Faisant une mise au point dans un communiqué, le Directeur des droits de l’homme au ministère de la Justice, Delbé Zirignon Constant, a souligné que les personnes évoquées par l’ONG ont été «régulièrement poursuivies, jugées et condamnées, après avoir bénéficié de l’ensemble des garanties du procès équitable, pour des faits de troubles à l’ordre public consécutifs à des attroupements» sur la voie publique.

Les personnes concernées «n’ont été ni arrêtées sans fondement, ni condamnées inéquitablement» et, par rapport aux conditions de détention des femmes enceintes, «aucune femme privée de liberté n’est astreinte à un environnement défavorable au bon déroulement d’une grossesse», a-t-il indiqué.
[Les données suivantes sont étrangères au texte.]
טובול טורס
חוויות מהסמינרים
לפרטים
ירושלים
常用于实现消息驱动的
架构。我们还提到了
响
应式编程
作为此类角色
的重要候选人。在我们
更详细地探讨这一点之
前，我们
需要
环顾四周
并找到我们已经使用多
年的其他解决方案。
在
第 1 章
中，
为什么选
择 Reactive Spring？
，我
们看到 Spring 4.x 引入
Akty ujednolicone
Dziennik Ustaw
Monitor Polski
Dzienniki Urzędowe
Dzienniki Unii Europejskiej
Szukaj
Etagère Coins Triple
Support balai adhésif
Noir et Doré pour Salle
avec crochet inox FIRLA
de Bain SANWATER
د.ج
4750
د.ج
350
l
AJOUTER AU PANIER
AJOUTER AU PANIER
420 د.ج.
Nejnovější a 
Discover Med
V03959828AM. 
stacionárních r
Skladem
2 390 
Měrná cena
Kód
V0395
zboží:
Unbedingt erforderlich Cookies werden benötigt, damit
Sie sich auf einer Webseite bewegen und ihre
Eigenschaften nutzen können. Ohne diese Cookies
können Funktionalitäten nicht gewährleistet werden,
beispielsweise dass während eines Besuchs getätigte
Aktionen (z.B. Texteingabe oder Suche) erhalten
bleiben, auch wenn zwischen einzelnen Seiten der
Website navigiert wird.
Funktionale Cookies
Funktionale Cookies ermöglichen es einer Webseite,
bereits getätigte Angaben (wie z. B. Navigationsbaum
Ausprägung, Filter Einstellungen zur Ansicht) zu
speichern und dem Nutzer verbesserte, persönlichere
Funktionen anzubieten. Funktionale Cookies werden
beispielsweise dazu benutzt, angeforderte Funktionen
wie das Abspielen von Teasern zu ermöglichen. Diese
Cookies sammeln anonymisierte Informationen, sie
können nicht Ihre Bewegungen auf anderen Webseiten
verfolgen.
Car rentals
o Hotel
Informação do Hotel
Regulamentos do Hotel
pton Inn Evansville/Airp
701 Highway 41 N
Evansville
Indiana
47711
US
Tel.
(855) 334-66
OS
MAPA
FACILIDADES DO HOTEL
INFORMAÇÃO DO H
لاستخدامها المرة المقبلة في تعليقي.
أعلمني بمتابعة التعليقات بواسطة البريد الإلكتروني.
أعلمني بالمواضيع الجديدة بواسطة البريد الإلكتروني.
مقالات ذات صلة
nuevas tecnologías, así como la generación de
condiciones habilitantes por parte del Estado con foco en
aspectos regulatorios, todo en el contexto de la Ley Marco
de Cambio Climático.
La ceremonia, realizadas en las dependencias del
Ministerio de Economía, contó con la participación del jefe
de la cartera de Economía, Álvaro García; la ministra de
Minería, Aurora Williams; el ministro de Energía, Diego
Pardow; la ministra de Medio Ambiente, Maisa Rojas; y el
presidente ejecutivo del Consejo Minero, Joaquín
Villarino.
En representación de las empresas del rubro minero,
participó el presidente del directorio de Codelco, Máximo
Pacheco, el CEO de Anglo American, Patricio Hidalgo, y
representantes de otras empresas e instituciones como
Toutes les femmes enceintes bénéficient et continuent de bénéficier d’un suivi médical régulier et de l’assistance des services sociaux, a assuré la même source.

L’Exécutif ivoirien rappelle que, conformément au principe du double degré de juridiction, les condamnés ont interjeté appel, et « il revient à la juridiction compétente, régulièrement saisie de leur appel, et non aux ‘autorités ivoiriennes’, de procéder à un nouvel examen de l’affaire et de statuer sur le bien-fondé des préventions retenues contre elles », a précisé Delbé Zirignon Constant.

Le gouvernement s’étonne, par ailleurs, de la démarche sélective adoptée par l’ONG qui défend spécifiquement les cas de trois détenues, au détriment des autres femmes dans la même situation.

« A ce jour, les femmes enceintes en détention sont au nombre de huit (…) D’où vient-il alors qu’Amnesty International ne se préoccupe que du sort de trois d’entre elles », s’interroge le Directeur, avant de faire observer que « le traitement différencié de personnes se trouvant dans une situation identique est constitutif de discrimination ».